Князь вышел. Пантелей не успел даже спросить у него, что же случилось; в ту ночь он уже не уснул, с трудом дождался рассвета, побежал в Софию, оттуда бросился к хижине Сивоока, потом разыскал Гюргия. Гюргий уже все знал, даже больше: пока Пантелей спал, а князь управлялся с непостижимыми государственными хлопотами, Гюргий с несколькими своими верными товарищами тайком похоронили тело Сивоока в Софии, и теперь где-то снова укладывали мозаичный пол на порушенном месте, чтобы никто никогда не узнал, где почивает самое пылкое сердце земли Киевской. Пантелей сказал про пергамент, где записано, что Сивоок построил Софию.
— Дашь мне, — велел Гюргий.
— А если князь спросит?
— Напишешь ему еще раз. Все равно сожжет. А я сохраню. Так, как у нас в горах берегут. Надолго.

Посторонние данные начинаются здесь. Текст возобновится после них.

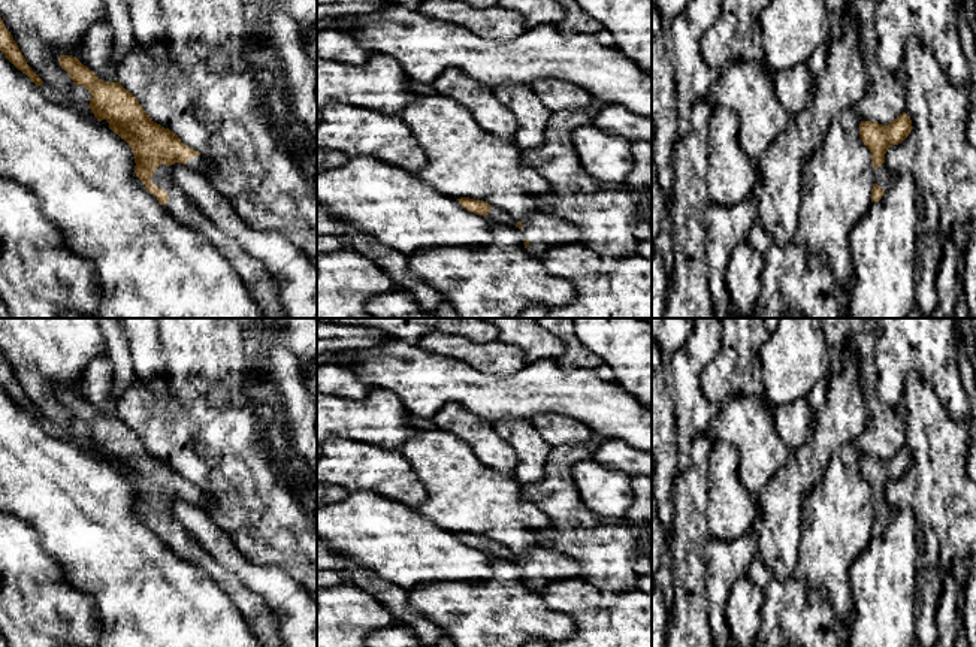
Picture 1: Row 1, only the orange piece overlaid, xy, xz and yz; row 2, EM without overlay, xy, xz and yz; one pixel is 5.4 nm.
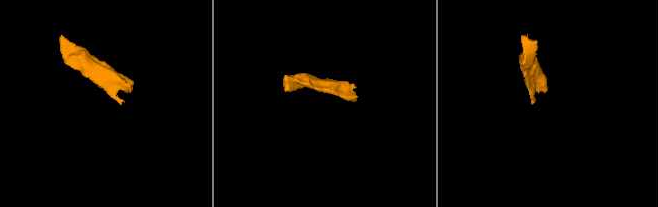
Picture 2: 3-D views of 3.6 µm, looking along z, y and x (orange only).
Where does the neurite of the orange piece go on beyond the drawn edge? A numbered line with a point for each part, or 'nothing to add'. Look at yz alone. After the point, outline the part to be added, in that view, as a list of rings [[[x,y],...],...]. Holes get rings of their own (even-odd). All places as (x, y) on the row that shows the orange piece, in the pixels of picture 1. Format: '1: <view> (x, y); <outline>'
1: yz (882, 177); [[[883,163],[880,167],[874,169],[874,184],[877,184],[882,190],[888,190],[891,182],[891,172]]]

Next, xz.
1: xz (496, 214); [[[492,206],[490,212],[484,218],[487,218],[490,223],[502,223],[508,226],[516,226],[519,223],[519,220],[511,217],[507,211],[496,206]]]
2: xz (546, 230); [[[537,211],[522,221],[522,230],[529,236],[526,251],[532,256],[543,256],[550,248],[559,245],[574,245],[583,242],[583,232],[578,226],[555,215]]]

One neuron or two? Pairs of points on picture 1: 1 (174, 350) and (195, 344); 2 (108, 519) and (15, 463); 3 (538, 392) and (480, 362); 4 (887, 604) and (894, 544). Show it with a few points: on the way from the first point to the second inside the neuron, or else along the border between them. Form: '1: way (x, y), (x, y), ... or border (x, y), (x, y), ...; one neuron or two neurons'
1: way (178, 350), (190, 348); one neuron
2: way (85, 510), (54, 484), (38, 478); one neuron
3: border (526, 363), (508, 375), (492, 375), (473, 368); two neurons
4: way (887, 589), (887, 568), (891, 559); one neuron

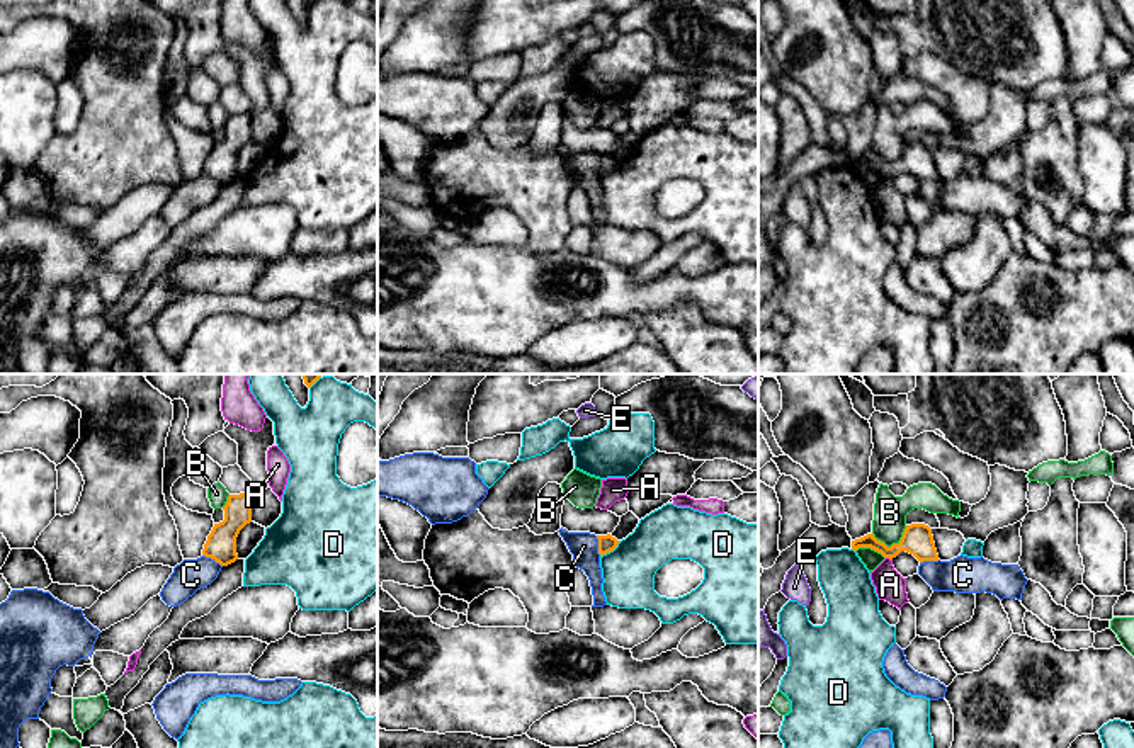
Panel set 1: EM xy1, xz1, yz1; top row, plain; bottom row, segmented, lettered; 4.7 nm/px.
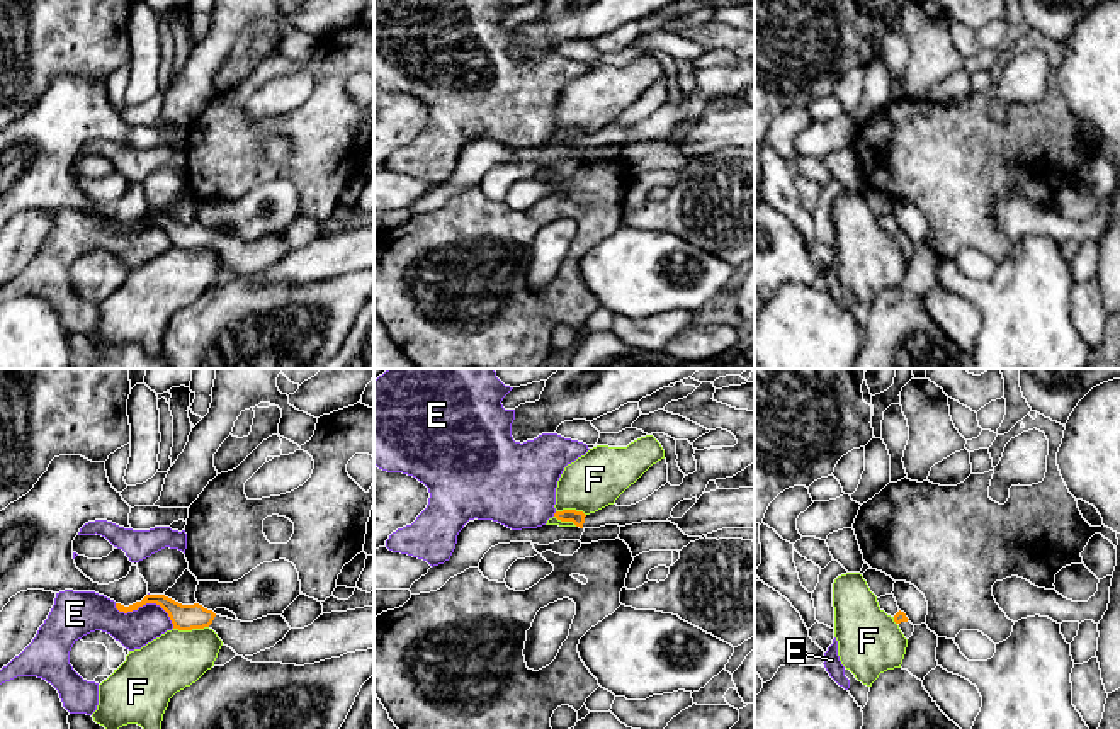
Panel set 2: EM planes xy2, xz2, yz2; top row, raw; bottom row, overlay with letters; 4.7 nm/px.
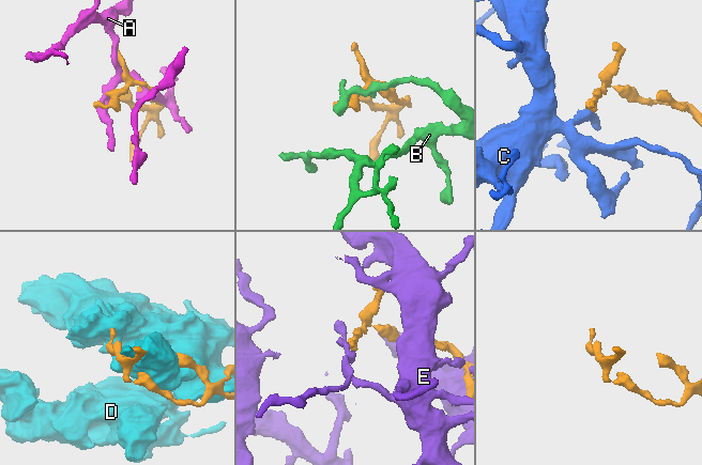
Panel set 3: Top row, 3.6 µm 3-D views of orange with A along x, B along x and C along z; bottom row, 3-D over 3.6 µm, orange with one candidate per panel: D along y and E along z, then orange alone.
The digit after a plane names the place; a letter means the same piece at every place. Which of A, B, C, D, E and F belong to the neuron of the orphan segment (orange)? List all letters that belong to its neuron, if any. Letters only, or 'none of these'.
none of these

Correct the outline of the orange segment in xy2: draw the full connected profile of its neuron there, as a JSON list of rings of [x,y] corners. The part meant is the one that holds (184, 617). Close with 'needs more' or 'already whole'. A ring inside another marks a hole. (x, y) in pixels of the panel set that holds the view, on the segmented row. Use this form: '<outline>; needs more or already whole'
[[[146,595],[141,602],[129,607],[116,603],[116,608],[127,613],[146,603],[160,605],[168,613],[173,629],[212,629],[224,646],[231,647],[243,658],[274,647],[291,630],[282,615],[267,615],[253,622],[241,622],[216,615],[212,610],[207,610],[199,603],[182,605],[165,595]]]; needs more

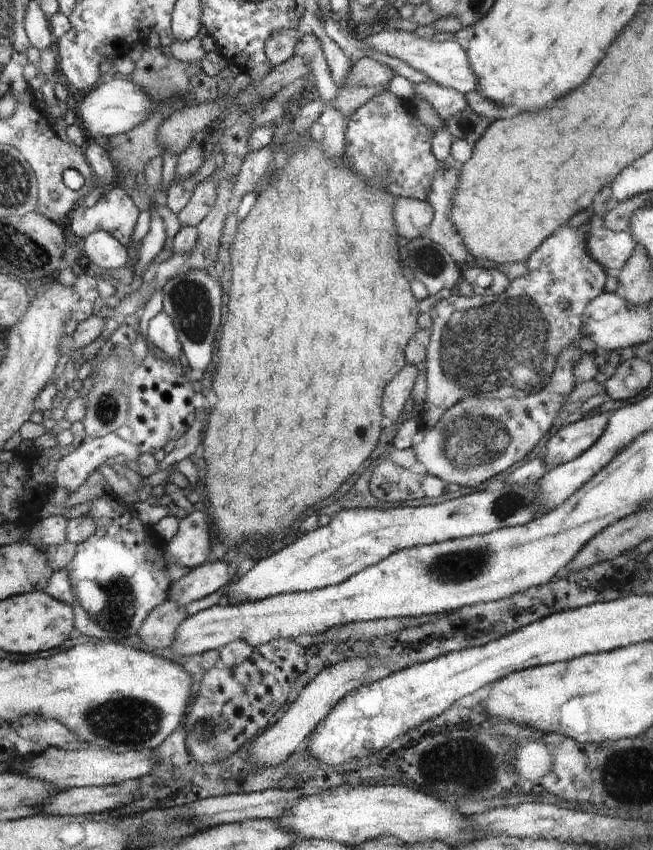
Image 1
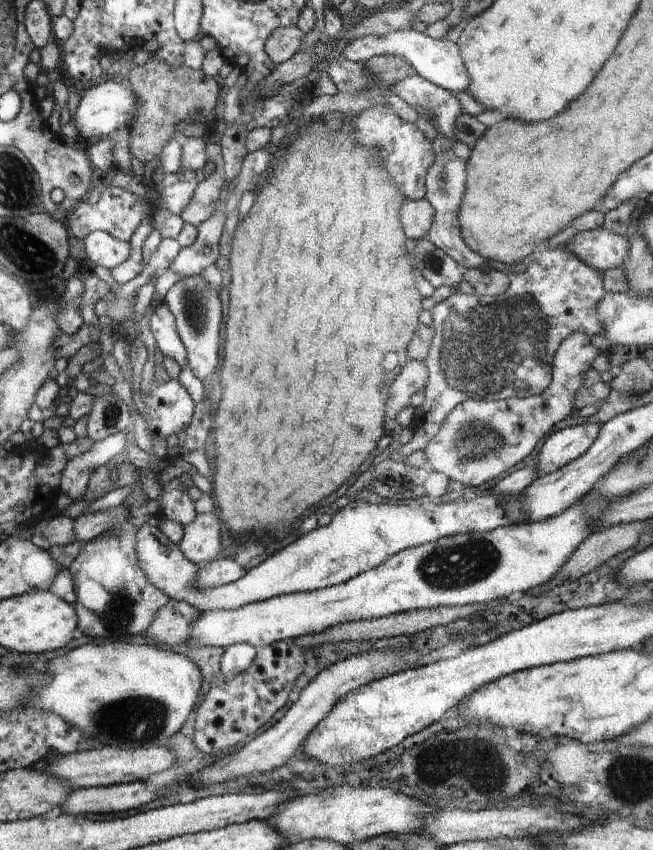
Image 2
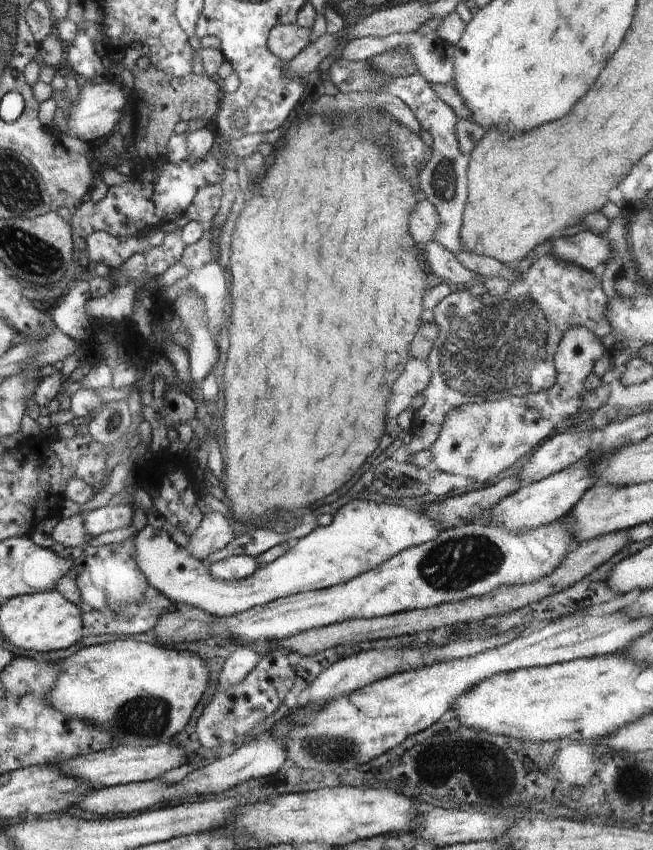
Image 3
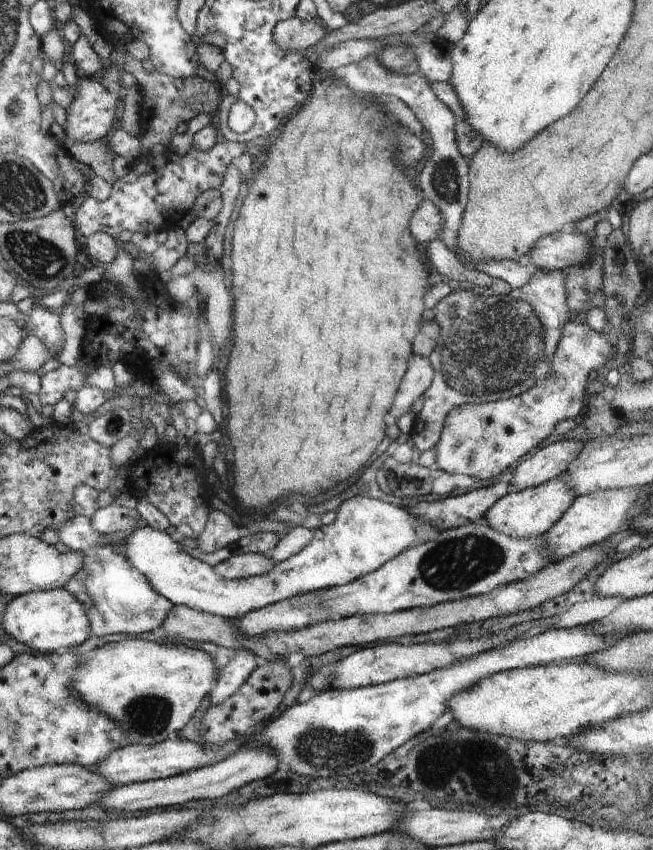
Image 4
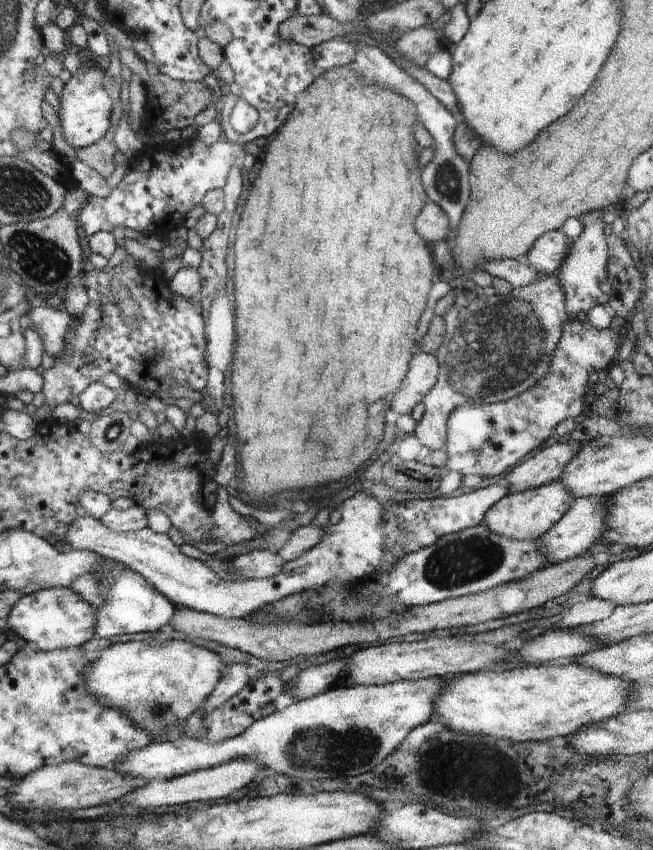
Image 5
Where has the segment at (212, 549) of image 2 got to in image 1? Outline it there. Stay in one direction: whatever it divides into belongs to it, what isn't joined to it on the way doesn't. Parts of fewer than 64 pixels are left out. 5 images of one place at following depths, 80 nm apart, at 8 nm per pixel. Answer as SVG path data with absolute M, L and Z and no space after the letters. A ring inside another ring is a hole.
M196 510L189 517L180 518L178 533L166 545L166 560L190 569L207 563L210 554L209 530L204 512Z

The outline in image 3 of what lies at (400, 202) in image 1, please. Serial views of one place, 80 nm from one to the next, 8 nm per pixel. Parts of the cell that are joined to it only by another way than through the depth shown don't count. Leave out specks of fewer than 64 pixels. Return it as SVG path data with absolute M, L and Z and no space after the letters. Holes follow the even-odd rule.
M420 197L414 212L408 218L408 232L418 246L434 241L434 232L440 224L436 208L427 199Z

А настал день, который должен был освятить неслыханное преступление в Киеве. «Что же вы будете делать, когда день навещания придет?». Да и что, в самом деле? Быть может, так и нужно? Христианство начиналось со смерти Иисуса. И первомученик христианский архидиакон Стефан был избит камнями после жестоких споров в защиту веры с сонмищами неверующих. Враги вывели Стефана за город, били камнями, а он молился: «Господи Иисусе, прими дух мой, Господи, не поставь им греха ихнего».
Князь до утра сидел над священными книгами, думал не об убитом — о своем. Готовился к великому дню своей жизни. Долго и тяжело ведь шел он к этому дню, много убитых и умерших осталось позади: родной отец, братья родные, растерял сестер. Сохраняя державу, сохранил себя. Так каждый человек, почувствовав в себе дар, великие способности, должен сам их в себе ценить, оберегая себя в войнах, в опасностях, в жизни. Никто, кроме тебя самого, этого не сделает! И должен идти вперед, не оглядываясь назад, ни на предков, ни на мертвых. Когда-то жизнь шла вглубь и назад, когда-то мертвые не умирали, когда-то человек приноровился к тому, что плывет из прошлого, что молвили деды и прадеды. Теперь для тебя живые — мертвые, если не видишь их, не зависишь от них, а наоборот — они еще зависят от тебя. Поэтому делай задуманное!
Утром началось освящение Софии.
Трижды обошел крестный ход вокруг собора под звуки молитв и церковных песнопений Старый митрополит Феопемпт в золотых ризах двигался во главе процессии, за ним шли пресвитер Илларион в непривычно торжественном серебряном одеянии и переяславский епископ грек Иоанн (Луку Жидяту Ярослав не привез на торжества, чтобы не раздражать митрополита), дальше шли игумены, попы и протопопы, иподиаконы и диаконы, канторы и послушники, церковные прислужники, богатые киевляне, соревновавшиеся своими нарядами с церковными сановниками, и киевляне всех возможных степеней достатка, вплоть до самых бедных, ибо посмотреть на освящение Софии пришел весь Киев.
Все шли с зажженными свечами, и огоньки этих свечей желтели, будто осенние листья в окрестных пущах. Попы раздували кадила, пахло ладаном, пели певчие, рыкали диаконы: «Вонмем!».